FreeBSD install corrupts neighboring partitions

Jud judmarc at fastmail.fm
Mon Sep 8 19:06:57 PDT 2003


On Tue, 9 Sep 2003 01:06:52 +0200, Raphaël Marmier 
<raphael at computer-rental.ch> wrote:

>
> Le Lundi, 8 sep 2003, à 22:01 Europe/Zurich, Jud a écrit :
>
> --snip--
>>  Once you've installed FreeBSD, if you
>> can't boot back into Windows, use the Windows tools to restore the
>> familiar Win MBR: for 9x, boot from the emergency floppy and run fdisk
>> /mbr; for more recent versions, boot from CD into console repair mode 
>> and
>> run fixboot and fixmbr.
>
> In my case, I think I could mount the windows partition only from linux. 
> I couldn't read it with a dos disk (same w98 se). So I thought that it 
> was some kind of incompatibility between the way FreeBSD/Linux and 
> Windows recognized the drive's geometry. Installing freeBSD would change 
> something in subtil way in the partition table that would confuse 
> windows' boot loader. I did fdisk /mbr, sys c:, etc... to no avail.
> Finally, installing windows in second solved the issue.
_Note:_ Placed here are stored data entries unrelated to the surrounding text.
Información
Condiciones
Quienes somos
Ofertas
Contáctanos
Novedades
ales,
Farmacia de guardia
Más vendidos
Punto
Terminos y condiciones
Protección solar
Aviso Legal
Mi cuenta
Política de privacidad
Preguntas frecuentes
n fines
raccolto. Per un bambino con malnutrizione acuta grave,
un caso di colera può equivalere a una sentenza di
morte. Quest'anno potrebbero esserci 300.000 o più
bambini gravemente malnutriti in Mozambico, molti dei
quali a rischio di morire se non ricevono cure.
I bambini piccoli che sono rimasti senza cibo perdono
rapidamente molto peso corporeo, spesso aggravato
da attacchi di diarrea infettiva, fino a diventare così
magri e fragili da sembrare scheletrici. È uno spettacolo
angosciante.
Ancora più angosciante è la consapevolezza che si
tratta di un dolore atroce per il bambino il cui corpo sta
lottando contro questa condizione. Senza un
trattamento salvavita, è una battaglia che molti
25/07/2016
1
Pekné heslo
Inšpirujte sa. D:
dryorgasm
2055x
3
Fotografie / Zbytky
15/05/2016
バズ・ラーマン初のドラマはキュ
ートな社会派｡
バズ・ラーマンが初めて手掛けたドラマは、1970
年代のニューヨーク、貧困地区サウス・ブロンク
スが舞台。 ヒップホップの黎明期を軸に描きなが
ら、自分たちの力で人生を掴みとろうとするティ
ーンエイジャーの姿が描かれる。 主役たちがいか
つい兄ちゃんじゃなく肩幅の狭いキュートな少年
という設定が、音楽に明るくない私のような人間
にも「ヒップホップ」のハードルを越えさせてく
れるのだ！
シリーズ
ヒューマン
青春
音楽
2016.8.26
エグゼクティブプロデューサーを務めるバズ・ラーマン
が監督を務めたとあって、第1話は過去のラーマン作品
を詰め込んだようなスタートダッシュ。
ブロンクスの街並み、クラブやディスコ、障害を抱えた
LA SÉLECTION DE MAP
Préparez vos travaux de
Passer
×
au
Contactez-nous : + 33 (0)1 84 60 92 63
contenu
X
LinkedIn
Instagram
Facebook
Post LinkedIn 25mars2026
I never really 
> understood what happened though.
>
> I have to mention the windows partition was not the first primary 
> partition (well, ok, slice in BSDspeak).
>
> Raphaël

In order to boot, a Windows 98SE partition ordinarily must "think it is" 
the first primary partition.  This and the fact that you also had Linux 
installed (or was this a Linux CD?) indicates to me there was other 
software involved in your situation beyond simply Windows and FreeBSD.